Just something I’ve wondered about for a while now.
Option A:
Table = {23, 18, 34}
function findThirtyFour()
for _, number in pairs(Table) do
if number == 34 then return true end
end
end
Option B:
Table = {[23] = true, [18] = true, [34] = true}
function findThirtyFour()
return Table[34]
end
From the way I understand it, Option B is cleaner to fetch, and likely more efficient CPU-wise.
But, it also stores an extra value. Would this be relevant, data wise?
Any mathy people out there that can give me the nitty gritty?
Personally, I prefer the first method, but the second method is better (both in saving server resources and well… looking cleaner), especially as more values are added to the table, the amount of extra data that storing an extra value is so negligible that I wouldn’t worry about storing a few extra.
The first way is fine for smaller sets of data.

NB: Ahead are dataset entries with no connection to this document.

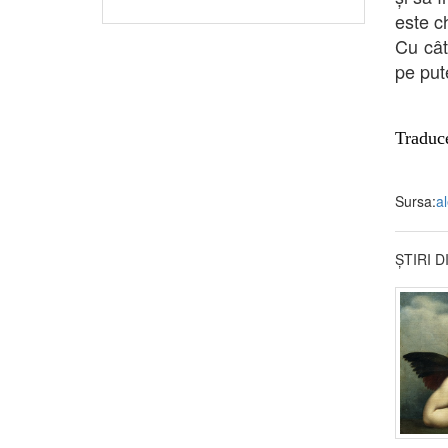
este c
Cu cât
pe put
Traduc
Sursa:
al
ȘTIRI 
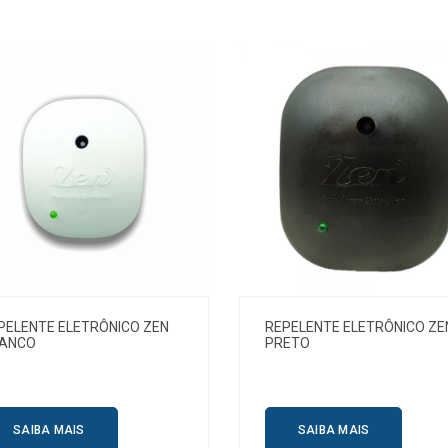
PELENTE ELETRÔNICO ZEN
REPELENTE ELETRÔNICO ZE
ANCO
PRETO
SAIBA MAIS
SAIBA MAIS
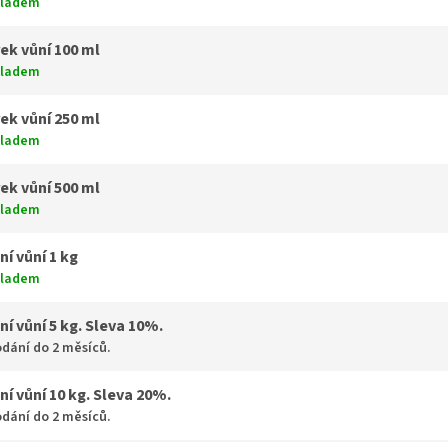
kladem
ek vůní 100 ml
kladem
ek vůní 250 ml
kladem
ek vůní 500 ml
kladem
ní vůní 1 kg
kladem
ní vůní 5 kg. Sleva 10%.
dání do 2 měsíců.
ní vůní 10 kg. Sleva 20%.
dání do 2 měsíců.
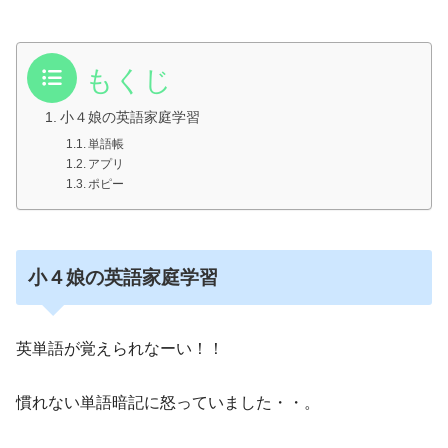
もくじ
小４娘の英語家庭学習
単語帳
アプリ
ポピー
小４娘の英語家庭学習
英単語が覚えられなーい！！
慣れない単語暗記に怒っていました・・。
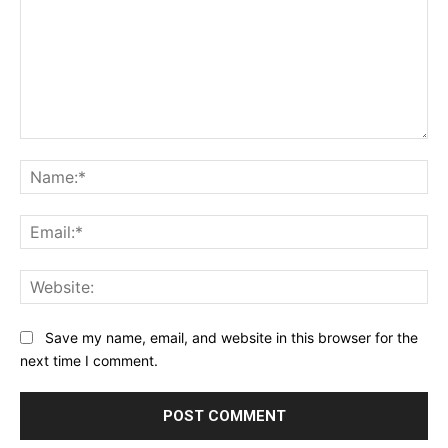
Comment:
Na
Ema
Web
Save my name, email, and website in this browser for the
next time I comment.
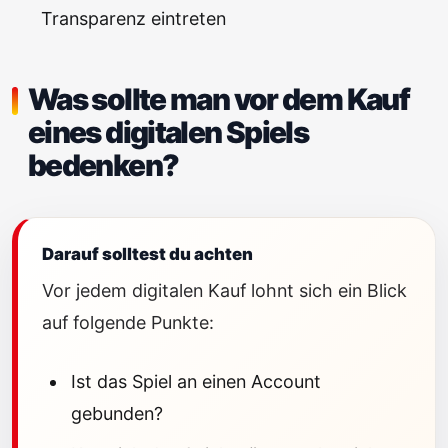
Transparenz eintreten
Was sollte man vor dem Kauf
eines digitalen Spiels
bedenken?
Darauf solltest du achten
Vor jedem digitalen Kauf lohnt sich ein Blick
auf folgende Punkte:
Ist das Spiel an einen Account
gebunden?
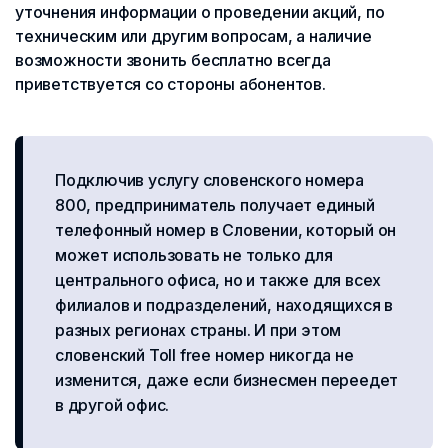
уточнения информации о проведении акций, по
техническим или другим вопросам, а наличие
возможности звонить бесплатно всегда
приветствуется со стороны абонентов.
Подключив услугу словенского номера
800, предприниматель получает единый
телефонный номер в Словении, который он
может использовать не только для
центрального офиса, но и также для всех
филиалов и подразделений, находящихся в
разных регионах страны. И при этом
словенский Toll free номер никогда не
изменится, даже если бизнесмен переедет
в другой офис.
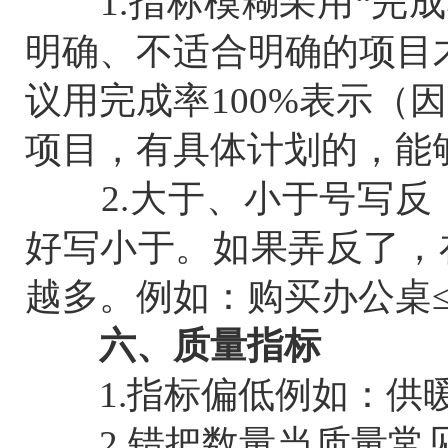
1.指标模糊采用“完成率
明确、不适合明确的项目才
议用完成率100%表示（
项目，有具体计划的，能
2.大于、小于号写反
好写小于。如果弄反了，
越多。例如：购买办公桌≤2
六、质量指标
1.指标偏低例如：供暖
2.错把数量当质量常见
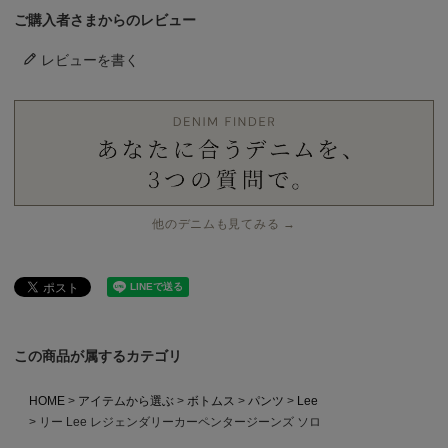
ご購入者さまからのレビュー
レビューを書く
他のデニムも見てみる →
この商品が属するカテゴリ
HOME
アイテムから選ぶ
ボトムス
パンツ
Lee
リー Lee レジェンダリーカーペンタージーンズ ソロ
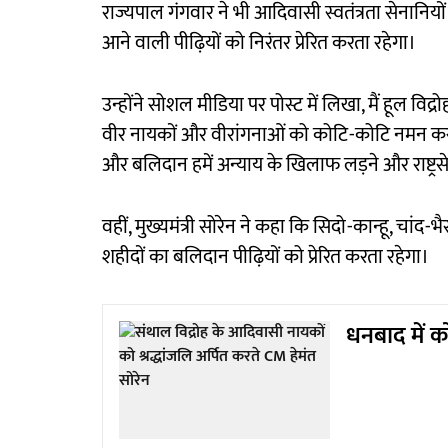
राज्यपाल गंगवार ने भी आदिवासी स्वतंत्रता सेनानिय
आने वाली पीढ़ियों को निरंतर प्रेरित करता रहेगा।
उन्होंने सोशल मीडिया पर पोस्ट में लिखा, मैं हूल विद
वीर नायकों और वीरांगनाओं को कोटि-कोटि नमन करता 
और बलिदान हमें अन्याय के खिलाफ लड़ने और राष्ट्रसे
वहीं, मुख्यमंत्री सोरेन ने कहा कि सिदो-कान्हू, 
शहीदों का बलिदान पीढ़ियों को प्रेरित करता रहेगा।
धनबाद में को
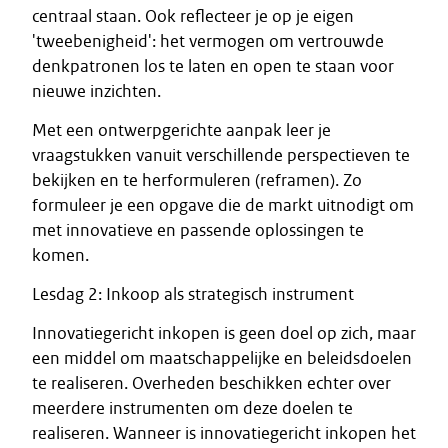
centraal staan. Ook reflecteer je op je eigen
'tweebenigheid': het vermogen om vertrouwde
denkpatronen los te laten en open te staan voor
nieuwe inzichten.
Met een ontwerpgerichte aanpak leer je
vraagstukken vanuit verschillende perspectieven te
bekijken en te herformuleren (reframen). Zo
formuleer je een opgave die de markt uitnodigt om
met innovatieve en passende oplossingen te
komen.
Lesdag 2: Inkoop als strategisch instrument
Innovatiegericht inkopen is geen doel op zich, maar
een middel om maatschappelijke en beleidsdoelen
te realiseren. Overheden beschikken echter over
meerdere instrumenten om deze doelen te
realiseren. Wanneer is innovatiegericht inkopen het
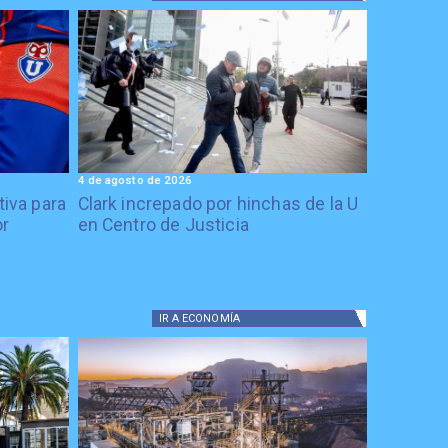
4 de agosto de 2026
tiva para
Clark increpado por hinchas de la U
or
en Centro de Justicia
IR A
ECONOMÍA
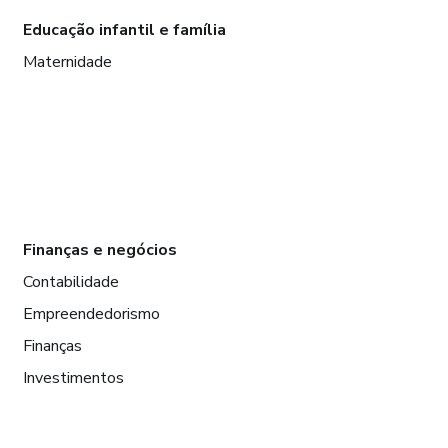
Educação infantil e família
Maternidade
Finanças e negócios
Contabilidade
Empreendedorismo
Finanças
Investimentos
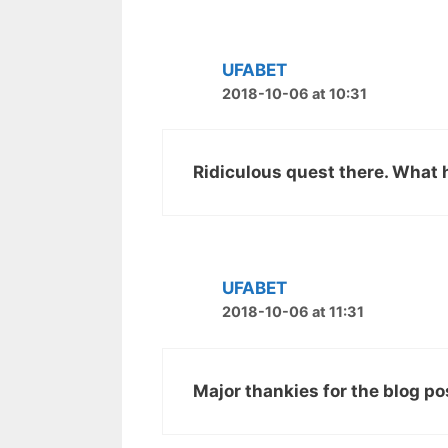
论
导
UFABET
航
2018-10-06 at 10:31
Ridiculous quest there. What 
UFABET
2018-10-06 at 11:31
Major thankies for the blog po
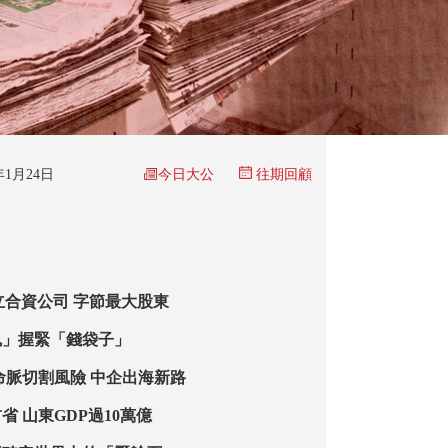
今日大公
6年1月24日
往期回顧
成立合資公司 字節最大股東
魂」握緊「錢袋子」
命脈切割風險 中企出海新路
省 山東GDP過10萬億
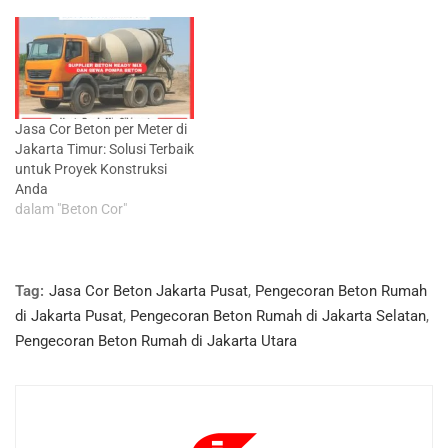
Jasa Cor Beton per Meter di
Jakarta Timur: Solusi Terbaik
untuk Proyek Konstruksi
Anda
dalam "Beton Cor"
Tag:
Jasa Cor Beton Jakarta Pusat
,
Pengecoran Beton Rumah
di Jakarta Pusat
,
Pengecoran Beton Rumah di Jakarta Selatan
,
Pengecoran Beton Rumah di Jakarta Utara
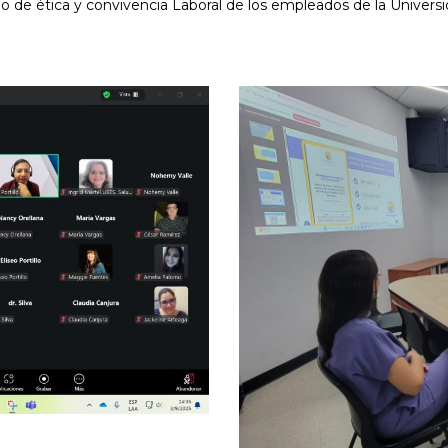
e ética y convivencia Laboral de los empleados de la Universid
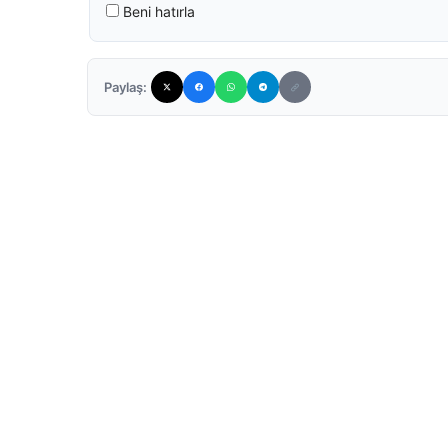
Beni hatırla
Paylaş:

The table.find does the same thing as your for loop.
Internally you can think of that first one as {[1]=23, [2]=18, [3]=34}
It’s very fast to access the indices 1,2,3, and arrays don’t need any extra mem overhead to support referencing by index. To find that “34” though, it will need to check all three indices in order. When the size of your data grows, it may not be ideal to look through many thousands of indices to find the value you’re after. A faster option with arrays is to use the index similar to how the dict does it array = {true, false, false, false, true, false} ->array[5] == true. That can be fast and mem efficient if the data is very dense but wasteful if there are big gaps between numbers.
The dict representation {[23]=true, [18]=true, [34]=true} will be hashed, so it has a little bit of overhead in terms of memory and processing, but it will be able to jump straight to the 34 key. This is also mem efficient for sparse data since it doesn’t store anything for all the ‘holes’. It isn’t as efficient as the array is at accessing a given index, but it’s way more efficient than the array is at accessing ALL the indices up to the one it needs (if you don’t know the index).
Dicts are better when you have larger sets of sparse data (big dataset with lots of ‘holes’). Arrays can be better for dense, sequential data (like representing images, where every table entry is filled with something). If there aren’t a lot of values in your table, it arguably doesn’t make much difference; go with what you like to use.
If you care about ordering, i.e. how those are built into the table then maybe you want option A.
Option A is O(N) while B is O(1), so very quickly you’ll see more efficiency on the lookup with option B. There is for sure a space tradeoff but I think in most cases if that matters then the lookup time really matters so you’ll still want option B.